Beduin women join the Kadima camp

'Kadima was the first political party to approach Beduin women.'

beduin woman and child (photo credit: Orly Halpern)
beduin woman and child
(photo credit: Orly Halpern)
A group of Beduin women from the Negev held a women-only, get-to-know-Kadima campaign event Monday in Rahat. Some 150 women from the government-built Beduin villages in the south came, said Fatimah Abu Gaylon, one of the organizers and a newly recruited Kadima activist. Abu Gaylon, a former Labor Party voter, told The Jerusalem Post she joined the Kadima campaign after being approached by MK Ghaleb Majadle. "Kadima was the first political party to approach Beduin women" this election, she said, adding that women at the event talked about their needs, their hopes and their problems.
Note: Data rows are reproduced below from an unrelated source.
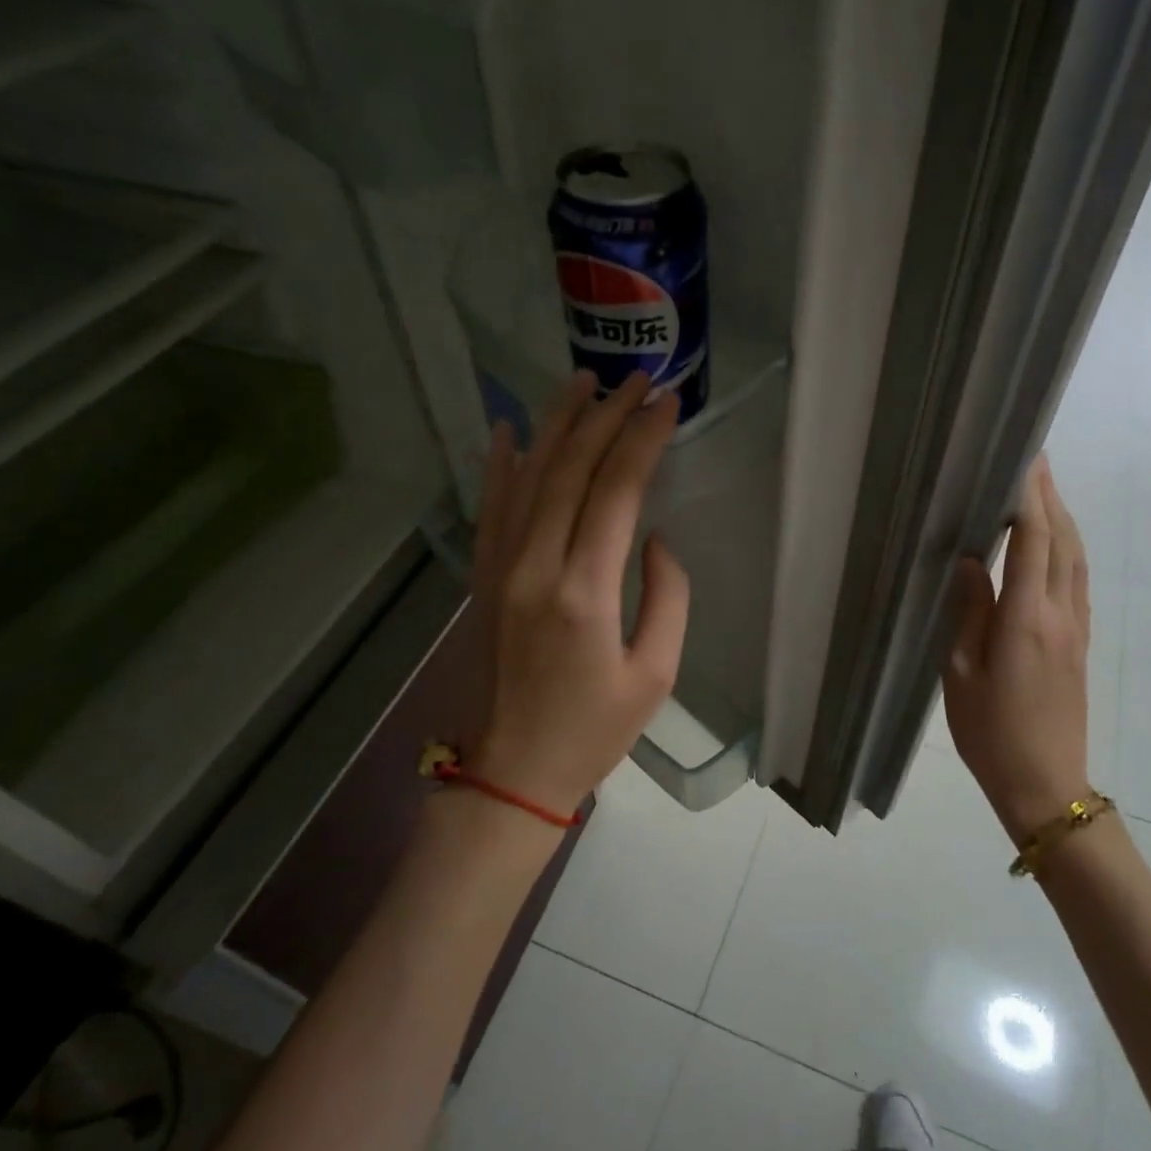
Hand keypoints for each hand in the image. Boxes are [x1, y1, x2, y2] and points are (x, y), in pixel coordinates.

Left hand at [465, 371, 688, 818]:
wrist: (510, 771)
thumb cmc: (593, 731)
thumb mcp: (656, 674)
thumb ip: (667, 597)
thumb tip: (654, 538)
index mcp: (584, 593)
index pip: (616, 492)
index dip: (643, 440)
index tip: (667, 402)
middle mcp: (535, 568)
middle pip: (570, 470)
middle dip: (606, 417)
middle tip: (636, 379)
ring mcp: (500, 569)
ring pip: (527, 477)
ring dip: (556, 424)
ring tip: (582, 381)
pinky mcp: (483, 578)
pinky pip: (491, 507)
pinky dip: (499, 464)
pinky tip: (507, 429)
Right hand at [942, 454, 1090, 846]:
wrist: (1045, 784)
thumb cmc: (990, 732)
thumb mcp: (962, 673)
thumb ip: (969, 613)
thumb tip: (972, 561)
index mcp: (1026, 620)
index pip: (1034, 543)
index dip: (1030, 500)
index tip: (1024, 461)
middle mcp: (1060, 615)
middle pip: (1063, 543)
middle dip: (1051, 499)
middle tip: (1035, 462)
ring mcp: (1076, 629)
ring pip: (1076, 560)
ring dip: (1063, 521)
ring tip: (1042, 493)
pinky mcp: (1080, 643)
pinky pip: (1077, 582)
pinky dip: (1067, 550)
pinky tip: (1053, 546)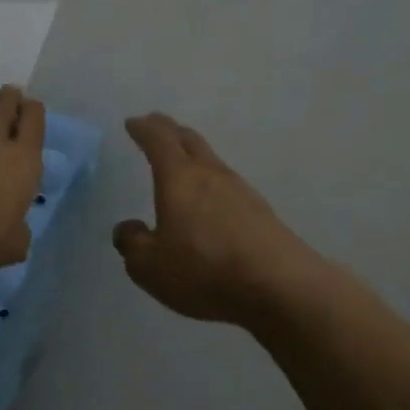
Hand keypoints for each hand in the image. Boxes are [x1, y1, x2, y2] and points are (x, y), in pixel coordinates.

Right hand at [112, 113, 333, 327]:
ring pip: (211, 161)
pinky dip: (211, 184)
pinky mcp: (261, 213)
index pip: (158, 140)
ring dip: (193, 156)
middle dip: (170, 130)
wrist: (280, 287)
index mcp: (179, 178)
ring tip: (181, 163)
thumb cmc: (204, 270)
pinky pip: (228, 187)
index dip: (143, 129)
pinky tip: (209, 203)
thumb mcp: (149, 266)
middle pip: (190, 140)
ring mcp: (241, 192)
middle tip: (156, 126)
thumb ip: (133, 244)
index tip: (133, 122)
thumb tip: (129, 228)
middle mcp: (211, 175)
Nadia Hilu, an Arab politician who is No. 15 on the Labor Party list, said the Labor Party had been working with Beduin women for many years. "Kadima just entered the arena now, but I have been working with Beduin women for a very long time through conferences, workshops personal meetings and initiating business entrepreneurship," said Hilu, who is also vice president of the women's organization Na'amat. Hilu said that the Labor Party platform for free education from infancy until university age "is especially to the advantage of Arab women, since it will allow them to go out to work." It "doesn't matter that Kadima is a right-wing party. We have Arab parties, but they put us backward. What did they do for us? They ignore us; the Beduin women, the Beduin men, the Arab sector. We just hear them in the media," Abu Gaylon said. "I think Kadima can help us. Why not? Through all the years, we tried all the other parties and nothing helped. We just go backwards."